* [THE RECORDS]:
----
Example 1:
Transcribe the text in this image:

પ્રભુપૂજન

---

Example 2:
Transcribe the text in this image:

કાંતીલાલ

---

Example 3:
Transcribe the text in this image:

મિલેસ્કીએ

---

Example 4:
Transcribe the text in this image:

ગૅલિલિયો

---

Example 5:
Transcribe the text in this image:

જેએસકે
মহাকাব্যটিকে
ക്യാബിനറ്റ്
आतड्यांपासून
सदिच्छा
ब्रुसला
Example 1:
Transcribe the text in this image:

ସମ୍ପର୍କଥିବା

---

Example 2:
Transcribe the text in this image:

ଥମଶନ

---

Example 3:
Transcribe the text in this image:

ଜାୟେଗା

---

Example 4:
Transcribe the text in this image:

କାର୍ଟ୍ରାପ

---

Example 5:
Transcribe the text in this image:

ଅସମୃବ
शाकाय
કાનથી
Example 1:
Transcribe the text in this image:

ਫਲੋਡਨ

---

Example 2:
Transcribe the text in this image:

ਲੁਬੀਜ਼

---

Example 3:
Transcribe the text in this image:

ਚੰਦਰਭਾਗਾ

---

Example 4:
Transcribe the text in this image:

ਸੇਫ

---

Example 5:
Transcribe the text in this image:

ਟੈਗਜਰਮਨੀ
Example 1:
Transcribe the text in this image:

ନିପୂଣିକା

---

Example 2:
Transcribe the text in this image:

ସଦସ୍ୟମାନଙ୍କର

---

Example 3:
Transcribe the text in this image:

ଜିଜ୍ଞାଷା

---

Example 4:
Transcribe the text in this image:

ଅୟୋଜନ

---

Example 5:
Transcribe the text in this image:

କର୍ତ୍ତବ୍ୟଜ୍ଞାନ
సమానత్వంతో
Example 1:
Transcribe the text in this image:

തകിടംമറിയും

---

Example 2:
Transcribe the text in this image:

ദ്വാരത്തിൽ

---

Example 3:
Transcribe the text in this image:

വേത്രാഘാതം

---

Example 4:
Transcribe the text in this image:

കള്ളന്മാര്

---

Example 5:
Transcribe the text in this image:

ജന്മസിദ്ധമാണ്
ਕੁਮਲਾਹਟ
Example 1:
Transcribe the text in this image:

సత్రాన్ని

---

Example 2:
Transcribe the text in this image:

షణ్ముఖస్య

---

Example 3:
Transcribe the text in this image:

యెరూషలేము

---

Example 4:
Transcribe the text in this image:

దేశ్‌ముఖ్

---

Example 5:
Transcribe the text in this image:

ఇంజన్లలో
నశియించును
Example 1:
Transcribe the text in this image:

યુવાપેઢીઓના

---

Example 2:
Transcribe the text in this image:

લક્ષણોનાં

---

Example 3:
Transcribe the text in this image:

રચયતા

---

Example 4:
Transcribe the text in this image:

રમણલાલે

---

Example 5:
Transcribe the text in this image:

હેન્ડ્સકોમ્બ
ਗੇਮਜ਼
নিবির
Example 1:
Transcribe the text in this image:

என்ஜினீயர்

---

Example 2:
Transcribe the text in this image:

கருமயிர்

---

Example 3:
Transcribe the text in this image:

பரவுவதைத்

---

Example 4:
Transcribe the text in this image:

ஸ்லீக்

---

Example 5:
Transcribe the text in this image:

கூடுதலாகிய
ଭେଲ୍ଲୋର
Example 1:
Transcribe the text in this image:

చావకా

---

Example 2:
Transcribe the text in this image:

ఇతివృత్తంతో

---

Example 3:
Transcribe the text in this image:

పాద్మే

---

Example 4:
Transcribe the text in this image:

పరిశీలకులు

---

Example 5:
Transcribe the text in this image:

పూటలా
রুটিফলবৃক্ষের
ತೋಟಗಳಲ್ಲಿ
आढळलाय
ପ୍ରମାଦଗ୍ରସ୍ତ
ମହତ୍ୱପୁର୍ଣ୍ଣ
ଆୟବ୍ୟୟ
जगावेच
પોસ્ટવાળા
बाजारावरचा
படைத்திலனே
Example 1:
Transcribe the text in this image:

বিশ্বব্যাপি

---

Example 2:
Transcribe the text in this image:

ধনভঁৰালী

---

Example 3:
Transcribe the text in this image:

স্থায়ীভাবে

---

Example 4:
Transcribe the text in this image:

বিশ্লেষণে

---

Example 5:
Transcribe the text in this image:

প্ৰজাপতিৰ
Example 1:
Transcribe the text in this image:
----
* [WHAT THE TASK ASKS]:
Nothing in the records should differ from the original when you retype them.

* [RESULT FOR THIS EXERCISE]:
Example 1:
Transcribe the text in this image:

પ્રભુપૂજન

---

Example 2:
Transcribe the text in this image:

કાંતીલાલ

---

Example 3:
Transcribe the text in this image:

મિલેસ્કીએ

---

Example 4:
Transcribe the text in this image:

ગૅલિલિયો

---

Example 5:
Transcribe the text in this image:

જેએસકે
মহাকাব্যটিকে
ക്യാബിനറ്റ്
आतड्यांपासून
सदिच्छा
ब्रुसला
Example 1:
Transcribe the text in this image:

ସମ୍ପର୍କଥିବା

---

Example 2:
Transcribe the text in this image:

ଥମଶନ

---

Example 3:
Transcribe the text in this image:

ଜାୟେଗା

---

Example 4:
Transcribe the text in this image:

କାର୍ଟ୍ରାପ

---

Example 5:
Transcribe the text in this image:

ଅସମୃବ
शाकाय
કાનથી
Example 1:
Transcribe the text in this image:

ਫਲੋਡਨ

---

Example 2:
Transcribe the text in this image:

ਲੁਬੀਜ਼

---

Example 3:
Transcribe the text in this image:

ਚੰਦਰਭਾਗਾ

---

Example 4:
Transcribe the text in this image:

ਸੇਫ

---

Example 5:
Transcribe the text in this image:

ਟੈਗਜਰਮਨੀ
Example 1:
Transcribe the text in this image:

ନିପୂଣିକା

---

Example 2:
Transcribe the text in this image:

ସଦସ୍ୟମାନଙ୍କର

---

Example 3:
Transcribe the text in this image:

ଜିଜ୍ଞାଷା

---

Example 4:
Transcribe the text in this image:

ଅୟୋଜନ

---

Example 5:
Transcribe the text in this image:

କର୍ତ୍ତବ୍ୟଜ୍ଞାନ
సమానత్వంతో
Example 1:
Transcribe the text in this image:

തകിടംമറിയും

---

Example 2:
Transcribe the text in this image:

ദ്വാരത്തിൽ

---

Example 3:
Transcribe the text in this image:

വേത്രാഘാതം

---

Example 4:
Transcribe the text in this image:

കള്ളന്മാര്

---

Example 5:
Transcribe the text in this image:

ജന്മസിദ്ധമാണ്
ਕੁਮਲਾਹਟ
Example 1:
Transcribe the text in this image:

సత్రాన్ని

---

Example 2:
Transcribe the text in this image:

షణ్ముఖస్య

---

Example 3:
Transcribe the text in this image:

యెరూషలేము

---

Example 4:
Transcribe the text in this image:

దేశ్‌ముఖ్

---

Example 5:
Transcribe the text in this image:

ఇంజన్లలో
నశియించును
Example 1:
Transcribe the text in this image:

યુવાપેઢીઓના

---

Example 2:
Transcribe the text in this image:

લક્ષણોનાં

---

Example 3:
Transcribe the text in this image:

રચયતા

---

Example 4:
Transcribe the text in this image:

રમણલાલે

---

Example 5:
Transcribe the text in this image:

હેન્ડ્સકોમ્બ
ਗੇਮਜ਼
নিবির
Example 1:
Transcribe the text in this image:

என்ஜினீயர்

---

Example 2:
Transcribe the text in this image:

கருமயிர்

---

Example 3:
Transcribe the text in this image:

பரவுவதைத்

---

Example 4:
Transcribe the text in this image:

ஸ்லீக்

---

Example 5:
Transcribe the text in this image:

கூடுதலாகிய
ଭେଲ୍ଲୋର
Example 1:
Transcribe the text in this image:

చావకా

---

Example 2:
Transcribe the text in this image:

ఇతివృత్తంతో

---

Example 3:
Transcribe the text in this image:

పాద్మే

---

Example 4:
Transcribe the text in this image:

పరిశీలకులు

---

Example 5:
Transcribe the text in this image:

పూటలా
রুটিফলবৃক্ষের
ತೋಟಗಳಲ್ಲಿ
आढळलाय
ପ୍ରମାଦଗ୍ରସ୍ତ
ମହତ୍ୱପୁର୍ଣ୍ଣ
ଆୟବ୍ୟୟ
जगावेच
પોસ્ટવાળા
बाजारावरचा
படைத்திலனே
Example 1:
Transcribe the text in this image:

বিশ্বব্যাপি

---

Example 2:
Transcribe the text in this image:

ধনভঁৰালী

---

Example 3:
Transcribe the text in this image:

স্থায়ীভাবে

---

Example 4:
Transcribe the text in this image:

বিশ্লেষণে

---

Example 5:
Transcribe the text in this image:

প্ৰজাপতিৰ
Example 1:
Transcribe the text in this image:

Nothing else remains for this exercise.